Sometimes, life throws unexpected curves. That’s what happened on October 24th, when Neko came into our lives. Before I get to that story, let me give you some background.
John, Nate, Bonnie & Clyde
I live in a bungalow in Kenosha Wisconsin with my youngest child, Nate, and two cats – Bonnie & Clyde. Before Nate moved in earlier this year, my older son, John, lived with me. A few months after I had moved into my house five years ago, John saw Bonnie & Clyde outside in the cold several nights in a row, so I opened the door. They ran inside and have been with me ever since.
Nate moved in earlier this year, and set up a “lair” in the basement where he can hang out, play video games and write music. Clyde decided that this would be a perfect place to mark his territory, and so he did. Twice Nate had to throw out the carpet that he bought due to Clyde’s behavior. Suffice it to say, Nate made it known that he was done with cats – Clyde in particular.
Another fact about Nate that will come in handy is that he and John both enjoy Anime, and he has been studying Japanese so he can watch without needing to read subtitles. This has been one of his pursuits for over a year now.
An Unusual Find
For years I’ve been struggling with my weight, so to try to get myself into shape I walk three and a half miles each day. A few years ago, I had knee surgery and I’m afraid to mess them up again, so I walk rather than jogging. I live nine blocks away from Lake Michigan, so I rather enjoy these walks.
On that fateful morning a few weeks ago, I was approaching my house at the end of my walk when I heard a strange noise coming from the back yard. I thought it might be a bird, but as I got closer to the back, it became clear that it was no bird – that was definitely the cry of a kitten.
In the very back of my yard, next to the garage, I have a stack of eight pallets that are remnants of a failed business attempt. The sound was definitely coming from there and as I got closer, a neighborhood tomcat jumped off the top of the pallets and ran off. I looked into the pallets to find the source of the incessant crying, and there, inside the second pallet from the top, teetering on his belly, desperately trying to hold on, was this tiny ball of fur – eyes still closed, ears still down, and shivering because it was about forty degrees outside.
While I reached in to grab this kitten, my mind was saying “What are you going to do with this thing? I already have two cats, and Nate won’t want anything to do with it.” All I knew was that I couldn’t leave him out in the cold, probably to be killed by the tomcat.
Nate works nights, and therefore sleeps in until well after I leave for work. I had to shower and get ready to go, so I knocked on Nate’s door, “Nate! Can you help me with something?”
Nate stirred, opened his door, looked down at my hand and said, “You want me to help you with that.”
“Yes. It’s OK, though,” I said, “there are a couple no-kill shelters in town. I’ll text you their information and you can bring him to one of those. I just need you to take care of him until then. He probably needs to eat (I assumed because he hadn’t stopped crying), but I have no milk or anything.”

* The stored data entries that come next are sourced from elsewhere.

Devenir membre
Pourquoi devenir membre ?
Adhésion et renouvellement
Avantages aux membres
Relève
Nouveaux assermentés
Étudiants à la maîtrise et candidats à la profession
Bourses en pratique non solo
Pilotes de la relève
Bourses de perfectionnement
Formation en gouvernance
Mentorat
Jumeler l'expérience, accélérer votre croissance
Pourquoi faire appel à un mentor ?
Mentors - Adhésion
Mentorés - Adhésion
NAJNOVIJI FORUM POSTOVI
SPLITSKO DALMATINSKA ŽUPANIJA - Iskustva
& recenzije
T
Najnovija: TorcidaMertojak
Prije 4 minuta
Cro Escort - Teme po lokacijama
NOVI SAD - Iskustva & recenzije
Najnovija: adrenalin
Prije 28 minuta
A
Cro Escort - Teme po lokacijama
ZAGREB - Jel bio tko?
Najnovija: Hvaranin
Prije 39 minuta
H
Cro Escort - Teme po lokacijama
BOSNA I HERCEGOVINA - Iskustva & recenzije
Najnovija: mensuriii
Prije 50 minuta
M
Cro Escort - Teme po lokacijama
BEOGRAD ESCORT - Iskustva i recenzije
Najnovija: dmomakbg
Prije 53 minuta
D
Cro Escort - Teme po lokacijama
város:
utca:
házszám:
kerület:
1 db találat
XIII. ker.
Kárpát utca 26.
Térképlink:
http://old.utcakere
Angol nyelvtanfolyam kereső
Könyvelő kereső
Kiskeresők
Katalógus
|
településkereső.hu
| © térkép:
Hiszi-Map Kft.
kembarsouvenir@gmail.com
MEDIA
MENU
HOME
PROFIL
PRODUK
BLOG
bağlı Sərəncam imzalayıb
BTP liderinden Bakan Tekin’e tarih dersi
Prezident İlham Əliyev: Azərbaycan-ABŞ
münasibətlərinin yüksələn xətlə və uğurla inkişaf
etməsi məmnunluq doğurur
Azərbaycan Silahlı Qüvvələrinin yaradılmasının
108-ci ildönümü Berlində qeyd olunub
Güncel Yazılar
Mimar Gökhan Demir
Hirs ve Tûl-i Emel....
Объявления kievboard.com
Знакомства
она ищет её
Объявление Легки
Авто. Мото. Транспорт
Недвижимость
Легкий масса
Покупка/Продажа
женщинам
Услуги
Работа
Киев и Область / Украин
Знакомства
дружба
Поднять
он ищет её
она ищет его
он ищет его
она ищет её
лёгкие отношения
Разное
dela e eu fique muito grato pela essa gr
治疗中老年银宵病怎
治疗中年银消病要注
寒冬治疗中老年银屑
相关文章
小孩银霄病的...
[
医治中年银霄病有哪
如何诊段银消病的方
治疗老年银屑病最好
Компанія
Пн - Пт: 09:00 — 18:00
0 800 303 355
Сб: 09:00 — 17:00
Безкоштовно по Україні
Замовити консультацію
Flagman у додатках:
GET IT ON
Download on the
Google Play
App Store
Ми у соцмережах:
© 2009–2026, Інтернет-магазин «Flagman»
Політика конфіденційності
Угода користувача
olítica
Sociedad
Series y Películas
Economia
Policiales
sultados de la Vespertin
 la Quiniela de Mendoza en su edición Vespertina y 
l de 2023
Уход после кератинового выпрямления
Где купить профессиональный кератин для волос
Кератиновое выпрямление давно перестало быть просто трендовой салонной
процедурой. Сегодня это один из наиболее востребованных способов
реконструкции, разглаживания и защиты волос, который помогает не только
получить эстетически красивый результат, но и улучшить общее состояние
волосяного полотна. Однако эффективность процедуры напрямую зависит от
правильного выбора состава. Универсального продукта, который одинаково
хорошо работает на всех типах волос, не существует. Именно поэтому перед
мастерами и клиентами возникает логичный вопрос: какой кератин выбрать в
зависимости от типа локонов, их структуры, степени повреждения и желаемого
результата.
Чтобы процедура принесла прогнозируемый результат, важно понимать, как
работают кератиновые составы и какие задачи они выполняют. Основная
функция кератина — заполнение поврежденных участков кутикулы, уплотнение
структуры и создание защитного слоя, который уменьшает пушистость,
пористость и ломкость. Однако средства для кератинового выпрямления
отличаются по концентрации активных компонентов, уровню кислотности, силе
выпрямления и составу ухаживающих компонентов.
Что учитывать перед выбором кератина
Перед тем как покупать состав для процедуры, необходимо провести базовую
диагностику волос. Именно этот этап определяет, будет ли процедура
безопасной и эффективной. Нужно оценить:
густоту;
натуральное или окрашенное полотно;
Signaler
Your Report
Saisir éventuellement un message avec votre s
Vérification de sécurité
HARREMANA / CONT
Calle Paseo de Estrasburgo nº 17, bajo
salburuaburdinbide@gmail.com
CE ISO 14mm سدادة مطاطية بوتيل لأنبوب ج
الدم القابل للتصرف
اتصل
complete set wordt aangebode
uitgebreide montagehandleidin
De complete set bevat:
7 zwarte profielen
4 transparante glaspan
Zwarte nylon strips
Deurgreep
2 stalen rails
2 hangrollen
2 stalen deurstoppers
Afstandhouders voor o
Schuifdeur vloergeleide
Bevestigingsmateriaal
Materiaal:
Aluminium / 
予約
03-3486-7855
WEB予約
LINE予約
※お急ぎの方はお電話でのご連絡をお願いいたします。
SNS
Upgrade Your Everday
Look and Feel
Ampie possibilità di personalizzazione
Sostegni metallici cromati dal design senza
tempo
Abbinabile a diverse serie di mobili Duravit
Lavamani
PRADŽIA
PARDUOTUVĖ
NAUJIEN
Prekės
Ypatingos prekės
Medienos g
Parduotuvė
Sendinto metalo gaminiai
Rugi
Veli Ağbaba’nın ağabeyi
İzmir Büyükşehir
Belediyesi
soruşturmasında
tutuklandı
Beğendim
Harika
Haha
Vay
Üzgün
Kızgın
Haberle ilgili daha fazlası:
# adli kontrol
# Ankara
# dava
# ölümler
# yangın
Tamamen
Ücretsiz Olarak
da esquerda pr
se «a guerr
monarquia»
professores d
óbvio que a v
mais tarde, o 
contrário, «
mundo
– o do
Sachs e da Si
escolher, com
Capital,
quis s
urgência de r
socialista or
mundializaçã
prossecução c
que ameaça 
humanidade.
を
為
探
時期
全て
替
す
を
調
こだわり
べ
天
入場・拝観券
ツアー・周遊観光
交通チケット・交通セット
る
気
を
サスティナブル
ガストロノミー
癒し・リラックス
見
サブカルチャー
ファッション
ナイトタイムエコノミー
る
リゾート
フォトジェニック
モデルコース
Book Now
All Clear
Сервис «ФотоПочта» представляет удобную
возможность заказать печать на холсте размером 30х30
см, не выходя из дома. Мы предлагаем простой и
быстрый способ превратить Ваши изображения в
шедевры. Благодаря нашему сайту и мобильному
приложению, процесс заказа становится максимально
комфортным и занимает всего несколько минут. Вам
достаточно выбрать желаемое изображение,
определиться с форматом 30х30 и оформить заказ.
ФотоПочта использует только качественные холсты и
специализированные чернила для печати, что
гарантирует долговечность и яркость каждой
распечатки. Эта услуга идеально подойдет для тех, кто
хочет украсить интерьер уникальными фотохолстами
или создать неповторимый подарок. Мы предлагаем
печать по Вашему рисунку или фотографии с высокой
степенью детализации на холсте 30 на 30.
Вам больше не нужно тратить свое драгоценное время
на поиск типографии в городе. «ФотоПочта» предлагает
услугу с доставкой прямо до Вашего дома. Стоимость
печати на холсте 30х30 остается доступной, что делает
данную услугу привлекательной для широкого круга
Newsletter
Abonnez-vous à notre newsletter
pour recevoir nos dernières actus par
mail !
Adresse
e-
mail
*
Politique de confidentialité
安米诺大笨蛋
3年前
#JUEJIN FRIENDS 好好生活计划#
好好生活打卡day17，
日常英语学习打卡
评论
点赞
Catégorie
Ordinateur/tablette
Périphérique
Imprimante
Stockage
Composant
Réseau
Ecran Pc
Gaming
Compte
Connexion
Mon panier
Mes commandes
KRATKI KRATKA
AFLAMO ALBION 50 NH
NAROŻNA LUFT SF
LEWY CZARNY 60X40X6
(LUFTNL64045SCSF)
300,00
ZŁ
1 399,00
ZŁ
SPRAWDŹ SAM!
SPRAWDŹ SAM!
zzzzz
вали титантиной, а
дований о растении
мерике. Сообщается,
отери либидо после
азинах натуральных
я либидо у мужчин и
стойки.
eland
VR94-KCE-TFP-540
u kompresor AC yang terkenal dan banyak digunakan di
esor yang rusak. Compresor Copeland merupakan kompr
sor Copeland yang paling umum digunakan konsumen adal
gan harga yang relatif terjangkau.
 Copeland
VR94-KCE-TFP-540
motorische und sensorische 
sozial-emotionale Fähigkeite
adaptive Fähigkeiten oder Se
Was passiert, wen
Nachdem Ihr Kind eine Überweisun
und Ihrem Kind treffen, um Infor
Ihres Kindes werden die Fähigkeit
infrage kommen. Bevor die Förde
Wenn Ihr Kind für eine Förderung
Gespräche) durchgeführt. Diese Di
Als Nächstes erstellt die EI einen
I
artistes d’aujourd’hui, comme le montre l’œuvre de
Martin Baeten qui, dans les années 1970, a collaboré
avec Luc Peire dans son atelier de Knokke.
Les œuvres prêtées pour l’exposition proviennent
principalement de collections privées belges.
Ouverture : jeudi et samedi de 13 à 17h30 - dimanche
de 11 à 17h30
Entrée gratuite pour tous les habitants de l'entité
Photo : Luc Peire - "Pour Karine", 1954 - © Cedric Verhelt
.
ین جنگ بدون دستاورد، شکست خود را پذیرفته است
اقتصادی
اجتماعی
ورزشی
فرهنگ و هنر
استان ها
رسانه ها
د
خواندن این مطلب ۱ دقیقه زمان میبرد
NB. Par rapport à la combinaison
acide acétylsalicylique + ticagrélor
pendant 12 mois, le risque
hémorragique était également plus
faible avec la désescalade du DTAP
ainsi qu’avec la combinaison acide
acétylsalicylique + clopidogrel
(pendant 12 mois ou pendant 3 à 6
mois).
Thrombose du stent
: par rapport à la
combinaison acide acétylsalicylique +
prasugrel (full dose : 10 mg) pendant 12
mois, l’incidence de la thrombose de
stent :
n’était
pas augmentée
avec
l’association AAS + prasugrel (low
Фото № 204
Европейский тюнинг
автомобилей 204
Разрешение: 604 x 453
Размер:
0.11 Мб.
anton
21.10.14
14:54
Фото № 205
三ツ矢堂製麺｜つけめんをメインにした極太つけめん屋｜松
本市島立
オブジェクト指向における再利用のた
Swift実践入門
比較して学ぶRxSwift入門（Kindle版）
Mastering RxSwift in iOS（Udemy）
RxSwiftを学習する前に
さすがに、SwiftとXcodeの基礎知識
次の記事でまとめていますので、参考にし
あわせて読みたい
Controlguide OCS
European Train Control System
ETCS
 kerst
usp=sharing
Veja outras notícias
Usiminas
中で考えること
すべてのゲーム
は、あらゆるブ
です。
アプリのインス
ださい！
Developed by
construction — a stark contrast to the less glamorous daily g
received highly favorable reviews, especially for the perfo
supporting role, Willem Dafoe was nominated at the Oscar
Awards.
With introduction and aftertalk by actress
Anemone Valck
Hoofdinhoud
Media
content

“Fine,” Nate said, and I went to take my shower.
By the time I came downstairs to make my lunch, Nate had researched what to feed the kitten, “You can’t feed it milk, it needs kitten formula, and he needs a special bottle.” He informs me. “He also needs to be kept warm because he can’t regulate his body temperature yet.” I was impressed how Nate jumped into action, but had to get moving so I wouldn’t be late.
I checked around, and found the preferred shelter and texted that to Nate. Then I followed up with a phone call to ensure Nate got the information. “Well, he’s kind of growing on me...” was Nate’s response.
When my shift was done, I left as soon as I could so I could see how the little guy was doing. As I got into the kitchen, I saw that Nate had created a little nest out of a shoebox and a couple hand towels. “Cardboard is good because it retains heat.” Nate had also taken a couple of his socks and filled them with some dry pinto beans that we had. These, after microwaving for a minute each, served as the heat source. Nate had ruled out the heating pad because there was the risk of overheating the cat, plus the risk of fire. He had bought two tiny bottles to feed him with, as well as a container of formula that has to be kept in the refrigerator. He also found that we have to manually help the cat “express” his pee and poop by rubbing his “private parts”. Therefore, a station was set up in the living room with latex gloves, rags, a pee pad, Kleenex and wet wipes.
“I named him Neko,” Nate said, “it’s Japanese for Cat.”